Coal burning directly impacts the poor as well, as it leads to lower-respiratory medical complications. Journalist Hyellai Titus Pona in the Heliyon article “Environmental health situation in Nigeria: current status and future needs’’ believes that the root factor of the poor Nigerian class being susceptible to lower-respiratory health issues is due to air pollution stimulated by coal burning. “According to the world health data report, most of the highest-ranked causes of disability-adjusted life years (DALYs) in Nigeria are related to environmental risk factors,’’ Mrs.
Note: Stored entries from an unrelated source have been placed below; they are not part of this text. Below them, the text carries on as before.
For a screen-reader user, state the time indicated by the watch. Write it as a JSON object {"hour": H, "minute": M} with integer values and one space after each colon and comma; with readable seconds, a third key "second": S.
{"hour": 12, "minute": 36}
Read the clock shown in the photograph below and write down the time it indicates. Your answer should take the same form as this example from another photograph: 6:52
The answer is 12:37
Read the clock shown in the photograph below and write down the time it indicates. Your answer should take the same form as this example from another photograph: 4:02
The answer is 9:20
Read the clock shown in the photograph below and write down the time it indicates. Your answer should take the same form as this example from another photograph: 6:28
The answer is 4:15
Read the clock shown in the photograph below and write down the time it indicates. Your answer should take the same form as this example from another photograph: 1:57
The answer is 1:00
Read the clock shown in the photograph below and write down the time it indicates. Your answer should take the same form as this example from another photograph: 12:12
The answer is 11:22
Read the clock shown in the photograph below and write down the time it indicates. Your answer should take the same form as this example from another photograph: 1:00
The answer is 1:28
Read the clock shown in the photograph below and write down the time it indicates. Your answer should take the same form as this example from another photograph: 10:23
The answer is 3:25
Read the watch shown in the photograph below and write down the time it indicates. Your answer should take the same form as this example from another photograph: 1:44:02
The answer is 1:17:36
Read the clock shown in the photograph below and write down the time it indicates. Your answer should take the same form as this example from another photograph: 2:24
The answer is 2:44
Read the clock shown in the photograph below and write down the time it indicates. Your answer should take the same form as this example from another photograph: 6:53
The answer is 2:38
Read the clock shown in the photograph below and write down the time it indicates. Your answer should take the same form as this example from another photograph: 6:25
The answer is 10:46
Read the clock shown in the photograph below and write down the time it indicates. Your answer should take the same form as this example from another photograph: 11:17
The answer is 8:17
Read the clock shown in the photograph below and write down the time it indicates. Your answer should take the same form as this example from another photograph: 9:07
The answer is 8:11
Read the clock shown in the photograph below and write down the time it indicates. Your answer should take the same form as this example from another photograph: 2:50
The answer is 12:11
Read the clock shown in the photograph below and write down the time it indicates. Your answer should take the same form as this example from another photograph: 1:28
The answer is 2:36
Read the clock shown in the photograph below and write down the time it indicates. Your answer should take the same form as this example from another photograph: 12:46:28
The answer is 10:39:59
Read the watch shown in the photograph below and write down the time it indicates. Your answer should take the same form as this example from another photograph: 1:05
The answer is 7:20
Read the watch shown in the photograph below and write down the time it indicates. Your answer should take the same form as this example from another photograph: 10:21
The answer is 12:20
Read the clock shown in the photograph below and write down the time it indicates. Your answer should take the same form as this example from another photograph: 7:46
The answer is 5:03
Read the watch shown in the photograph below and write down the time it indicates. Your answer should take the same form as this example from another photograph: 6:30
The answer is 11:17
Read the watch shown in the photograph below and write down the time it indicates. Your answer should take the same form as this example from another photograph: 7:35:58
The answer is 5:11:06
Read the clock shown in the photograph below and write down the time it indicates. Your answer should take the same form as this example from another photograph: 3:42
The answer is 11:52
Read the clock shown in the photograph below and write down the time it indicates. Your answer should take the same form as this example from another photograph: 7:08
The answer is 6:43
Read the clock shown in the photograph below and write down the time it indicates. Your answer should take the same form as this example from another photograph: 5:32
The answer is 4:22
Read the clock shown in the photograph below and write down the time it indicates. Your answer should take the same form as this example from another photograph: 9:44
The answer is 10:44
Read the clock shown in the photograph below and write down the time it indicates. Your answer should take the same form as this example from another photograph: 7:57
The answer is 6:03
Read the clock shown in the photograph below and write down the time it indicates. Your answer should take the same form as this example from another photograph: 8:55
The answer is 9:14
Pona wrote. “The lower respiratory infection associated with air pollution has advanced from the 4th in 2007 to the highest ranked cause of death in 2017, other predominant causes of death associated with environmental risk factors include chronic respiratory diseases, cardiovascular diseases, enteric infections, diarrheal diseases, and communicable, maternal, neonatal, and nutritional disease, which has resulted in approximately 800 thousand deaths and 26 million people living with DALYs per annum in Nigeria.’’ With the utilization of statistical evidence, she describes one of the greatest impacts of coal burning, which is airborne pollution. The poorer class suffers death from pollution-related disease/sickness instigated by coal burning. 

Fortunately, there has been action taken by the Nigerian government to mitigate the issue of coal burning in Nigeria. There is the Climate and Clean Air Coalition, which strives to reduce black carbon emissions in Nigeria by 83% in 2030 and reduce methane emissions by 61%. As a result, this would save an estimated 7,000 innocent lives from premature death due to air pollution. Furthermore, in 2004, the Nigerian government ratified the Kyoto Protocol, a global treaty that sets strict limits on the amount of CO2 emissions generated by industrialized countries including China and the United States. 

It is imperative that we unify to deal with the issue of coal burning swiftly. Coal burning has harmed the environment in many ways; it has led to damage to land and water areas, failed crop harvests, and the spread of toxic elements which have left the poor with issues such as inadequate access to food, lack of reliable fresh water, and noise pollution. Coal burning has also sparked respiratory illnesses which have taken a toll on Nigeria’s poor working-class population.

Climate change is a colossal international issue that has resulted in detrimental events to people such as health issues and contamination of sustenance. Coal burning is a major factor that drives climate change and the effects of coal burning have been most dominantly witnessed in Nigeria. However, if we, as a society, take allegiance to combat the growth of climate change and reduce carbon emissions in whatever ways we are able to do so, then perhaps innocent lives can be saved. If we choose to not act upon coal burning now, then the nations of this world will be guided to unrepairable social, political, and economic instability.